Because cap rate intentionally ignores your loan. It divides NOI by purchase price, and NOI excludes mortgage payments, so two investors buying the identical property at the same price see the same cap rate even if one pays cash and the other puts 20 percent down. Financing shows up in cash-on-cash return instead. That is why you compare properties on cap rate but compare your own outcomes on cash-on-cash.

Frequently asked questions

What is cap rate?
Capitalization rate = Net Operating Income (annual rent minus operating expenses, excluding mortgage) divided by purchase price. A 6-8% cap rate is typical in most US markets; HCOL cities often see 3-5%; very LCOL areas can reach 10%+.

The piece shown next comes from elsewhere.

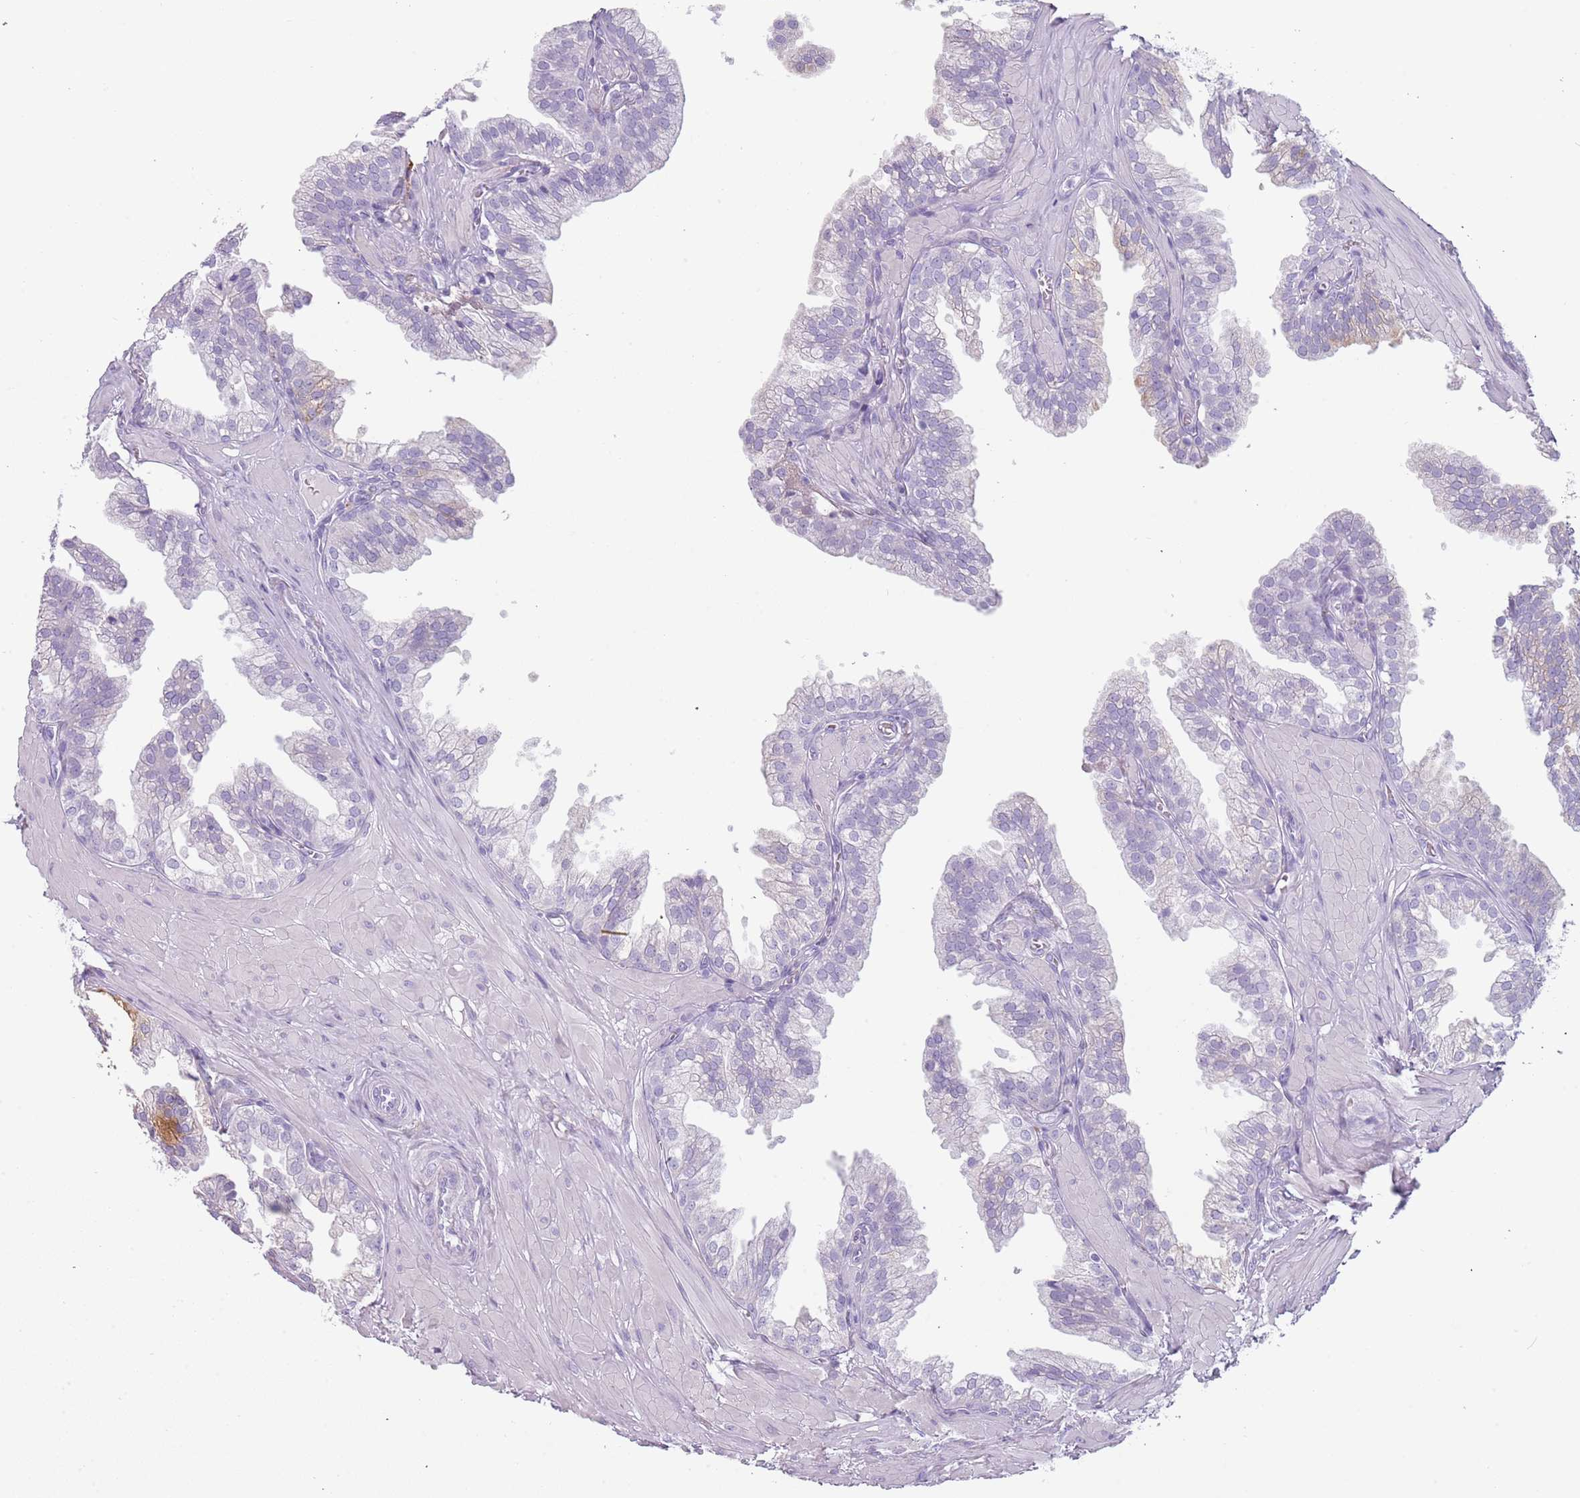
{"staining": {"intensity": "negative", "quantity": "none", "location": "none"}, "tissue": "prostate", "cell_type": "Glandular cells", "image_type": "normal", "snomed": [{"axis": "morphology", "description": "Normal tissue, NOS"}, {"axis": "topography", "description": "Prostate"}, {"axis": "topography", "description": "Peripheral nerve tissue"}], "caption": "Micrograph shows no significant protein expression in glandular cells of normal prostate.", "gene": "COLEC12", "patient": {"sex": "male", "age": 55}}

What is cash-on-cash return?
Cash-on-cash = annual cash flow (after mortgage) divided by total cash invested (down payment + closing costs + initial repairs). Most BRRRR / buy-and-hold investors target 8-15% cash-on-cash.
What is the 1% rule?
The 1% rule says monthly rent should equal at least 1% of purchase price ($1,500/month rent on a $150K property). It is a quick filter, not a hard rule. Properties failing the 1% rule can still be good investments if appreciation is strong or expenses are low.
Should I include vacancy?
Yes. Assume 5-10% vacancy as a default (10-15% in volatile markets or for short-term rentals). Vacancy is the biggest reason new investors overestimate returns.